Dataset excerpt
◆ ◆ ◆ ◆

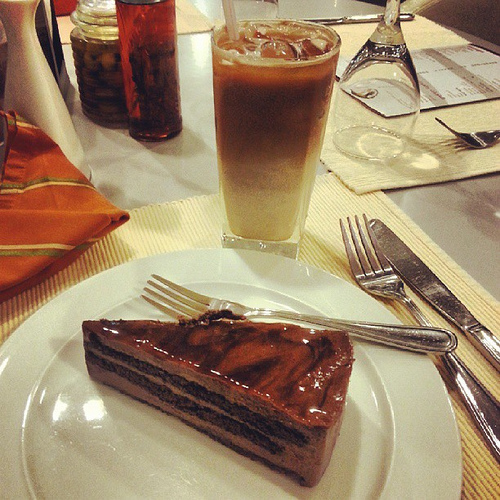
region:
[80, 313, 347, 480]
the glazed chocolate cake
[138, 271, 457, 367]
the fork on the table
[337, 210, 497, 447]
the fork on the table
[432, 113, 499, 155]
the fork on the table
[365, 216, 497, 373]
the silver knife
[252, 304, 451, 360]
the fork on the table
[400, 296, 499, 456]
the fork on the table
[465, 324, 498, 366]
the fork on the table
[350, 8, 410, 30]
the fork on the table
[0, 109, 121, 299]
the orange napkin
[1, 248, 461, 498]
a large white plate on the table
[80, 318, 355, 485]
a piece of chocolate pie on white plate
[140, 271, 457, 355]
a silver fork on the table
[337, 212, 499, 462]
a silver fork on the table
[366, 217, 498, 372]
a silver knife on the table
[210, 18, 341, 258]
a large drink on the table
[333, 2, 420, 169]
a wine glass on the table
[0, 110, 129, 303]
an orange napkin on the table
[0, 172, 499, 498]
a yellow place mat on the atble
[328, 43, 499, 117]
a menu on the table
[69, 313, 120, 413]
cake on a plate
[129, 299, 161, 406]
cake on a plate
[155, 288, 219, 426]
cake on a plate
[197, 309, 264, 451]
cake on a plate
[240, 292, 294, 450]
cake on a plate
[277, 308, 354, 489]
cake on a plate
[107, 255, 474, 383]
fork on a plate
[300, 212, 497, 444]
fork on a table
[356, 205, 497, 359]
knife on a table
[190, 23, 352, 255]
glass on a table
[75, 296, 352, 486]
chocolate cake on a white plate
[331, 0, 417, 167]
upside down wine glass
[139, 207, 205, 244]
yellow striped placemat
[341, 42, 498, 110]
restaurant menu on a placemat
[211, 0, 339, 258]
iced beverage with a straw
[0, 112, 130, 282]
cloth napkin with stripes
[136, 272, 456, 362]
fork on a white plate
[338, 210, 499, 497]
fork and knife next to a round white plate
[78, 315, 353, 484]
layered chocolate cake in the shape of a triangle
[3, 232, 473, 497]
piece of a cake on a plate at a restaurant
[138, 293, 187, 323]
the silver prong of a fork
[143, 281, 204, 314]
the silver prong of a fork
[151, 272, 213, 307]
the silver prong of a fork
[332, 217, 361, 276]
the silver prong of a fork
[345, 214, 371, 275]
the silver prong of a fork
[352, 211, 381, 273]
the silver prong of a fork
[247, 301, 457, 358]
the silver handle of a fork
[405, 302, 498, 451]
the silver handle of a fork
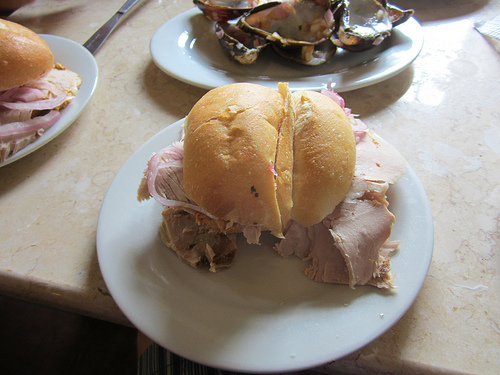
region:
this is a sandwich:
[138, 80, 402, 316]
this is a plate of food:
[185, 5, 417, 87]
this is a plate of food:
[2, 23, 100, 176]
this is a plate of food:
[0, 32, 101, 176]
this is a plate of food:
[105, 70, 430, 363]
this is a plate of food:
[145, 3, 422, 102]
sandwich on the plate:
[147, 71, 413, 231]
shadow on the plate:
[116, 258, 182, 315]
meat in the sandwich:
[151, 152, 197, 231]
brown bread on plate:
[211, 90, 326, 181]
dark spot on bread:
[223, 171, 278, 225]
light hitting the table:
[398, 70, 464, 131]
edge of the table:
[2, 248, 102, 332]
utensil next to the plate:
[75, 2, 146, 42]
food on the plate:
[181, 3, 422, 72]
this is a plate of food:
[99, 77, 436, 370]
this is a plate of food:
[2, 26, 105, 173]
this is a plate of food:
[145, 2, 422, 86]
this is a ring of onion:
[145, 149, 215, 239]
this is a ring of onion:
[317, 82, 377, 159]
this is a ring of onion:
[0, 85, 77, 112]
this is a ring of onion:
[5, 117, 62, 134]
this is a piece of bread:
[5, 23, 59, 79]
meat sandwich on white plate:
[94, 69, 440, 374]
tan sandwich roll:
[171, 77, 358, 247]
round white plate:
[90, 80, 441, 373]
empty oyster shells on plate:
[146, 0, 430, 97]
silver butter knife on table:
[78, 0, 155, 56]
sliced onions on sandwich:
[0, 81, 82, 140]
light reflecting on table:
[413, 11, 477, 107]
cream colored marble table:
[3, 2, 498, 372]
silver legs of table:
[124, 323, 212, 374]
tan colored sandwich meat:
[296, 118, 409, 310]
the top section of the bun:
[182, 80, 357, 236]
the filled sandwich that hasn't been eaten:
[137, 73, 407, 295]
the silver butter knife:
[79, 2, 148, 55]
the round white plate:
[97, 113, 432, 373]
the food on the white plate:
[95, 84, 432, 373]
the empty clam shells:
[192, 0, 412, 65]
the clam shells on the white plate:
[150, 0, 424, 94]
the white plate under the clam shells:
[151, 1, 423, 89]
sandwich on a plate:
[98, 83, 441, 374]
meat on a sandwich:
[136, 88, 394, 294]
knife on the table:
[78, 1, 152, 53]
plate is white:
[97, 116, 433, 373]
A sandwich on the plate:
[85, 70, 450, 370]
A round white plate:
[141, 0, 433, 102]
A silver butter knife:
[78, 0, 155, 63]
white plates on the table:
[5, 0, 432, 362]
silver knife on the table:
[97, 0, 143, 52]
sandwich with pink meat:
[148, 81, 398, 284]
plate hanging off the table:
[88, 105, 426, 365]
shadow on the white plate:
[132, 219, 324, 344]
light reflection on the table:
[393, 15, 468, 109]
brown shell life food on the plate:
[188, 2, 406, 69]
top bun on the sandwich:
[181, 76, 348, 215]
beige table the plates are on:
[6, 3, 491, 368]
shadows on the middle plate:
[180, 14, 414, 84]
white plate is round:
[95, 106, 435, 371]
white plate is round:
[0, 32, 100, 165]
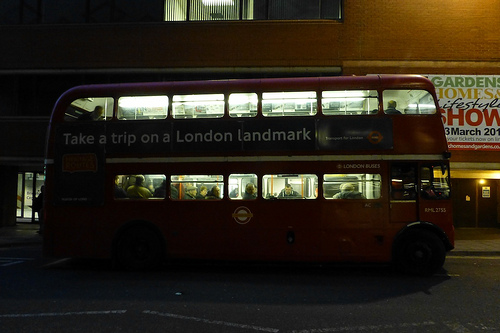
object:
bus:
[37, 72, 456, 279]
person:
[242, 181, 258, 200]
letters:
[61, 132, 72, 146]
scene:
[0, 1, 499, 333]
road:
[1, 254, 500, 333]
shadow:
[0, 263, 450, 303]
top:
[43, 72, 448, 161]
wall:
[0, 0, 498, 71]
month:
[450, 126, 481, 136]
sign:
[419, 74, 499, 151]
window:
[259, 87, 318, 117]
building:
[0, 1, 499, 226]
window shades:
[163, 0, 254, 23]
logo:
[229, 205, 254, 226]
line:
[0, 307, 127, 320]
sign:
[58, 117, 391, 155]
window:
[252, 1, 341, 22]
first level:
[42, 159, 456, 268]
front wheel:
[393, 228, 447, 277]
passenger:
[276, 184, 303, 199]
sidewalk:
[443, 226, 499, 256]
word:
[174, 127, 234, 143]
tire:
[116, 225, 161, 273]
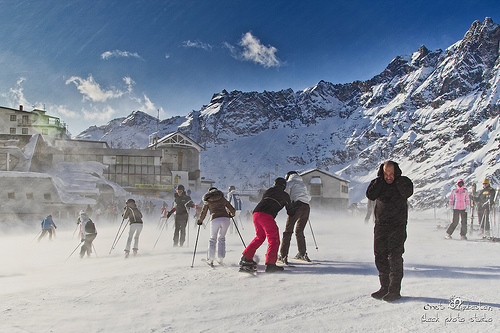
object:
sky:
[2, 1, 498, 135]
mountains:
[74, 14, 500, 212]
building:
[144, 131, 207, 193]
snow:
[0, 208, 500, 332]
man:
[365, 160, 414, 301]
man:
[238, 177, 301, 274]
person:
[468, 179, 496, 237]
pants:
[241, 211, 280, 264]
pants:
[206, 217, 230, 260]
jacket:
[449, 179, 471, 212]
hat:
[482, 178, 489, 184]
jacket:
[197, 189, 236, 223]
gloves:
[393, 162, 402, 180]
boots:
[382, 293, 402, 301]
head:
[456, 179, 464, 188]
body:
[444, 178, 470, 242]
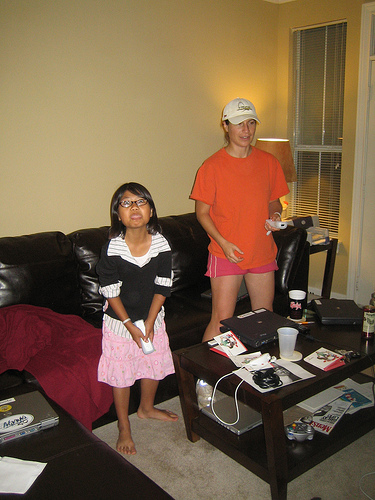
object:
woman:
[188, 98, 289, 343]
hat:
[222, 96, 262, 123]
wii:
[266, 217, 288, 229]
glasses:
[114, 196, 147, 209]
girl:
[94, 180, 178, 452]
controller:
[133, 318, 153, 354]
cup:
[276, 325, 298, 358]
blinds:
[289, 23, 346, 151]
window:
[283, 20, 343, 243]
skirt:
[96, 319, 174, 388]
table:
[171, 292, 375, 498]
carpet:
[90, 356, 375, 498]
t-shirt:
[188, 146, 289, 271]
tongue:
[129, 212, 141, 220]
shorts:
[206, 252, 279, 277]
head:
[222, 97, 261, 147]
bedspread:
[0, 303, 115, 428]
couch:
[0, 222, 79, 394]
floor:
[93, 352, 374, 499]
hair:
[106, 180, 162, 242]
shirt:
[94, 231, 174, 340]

◆ ◆ ◆ ◆

#### THE REQUEST:
Pull out every line of the material above that contains the string "meat", matching case exactly.

#### TASK RESULT:
meat in the sandwich:
meat sandwich on white plate:
tan colored sandwich meat:
meat on a sandwich:
sandwich with pink meat:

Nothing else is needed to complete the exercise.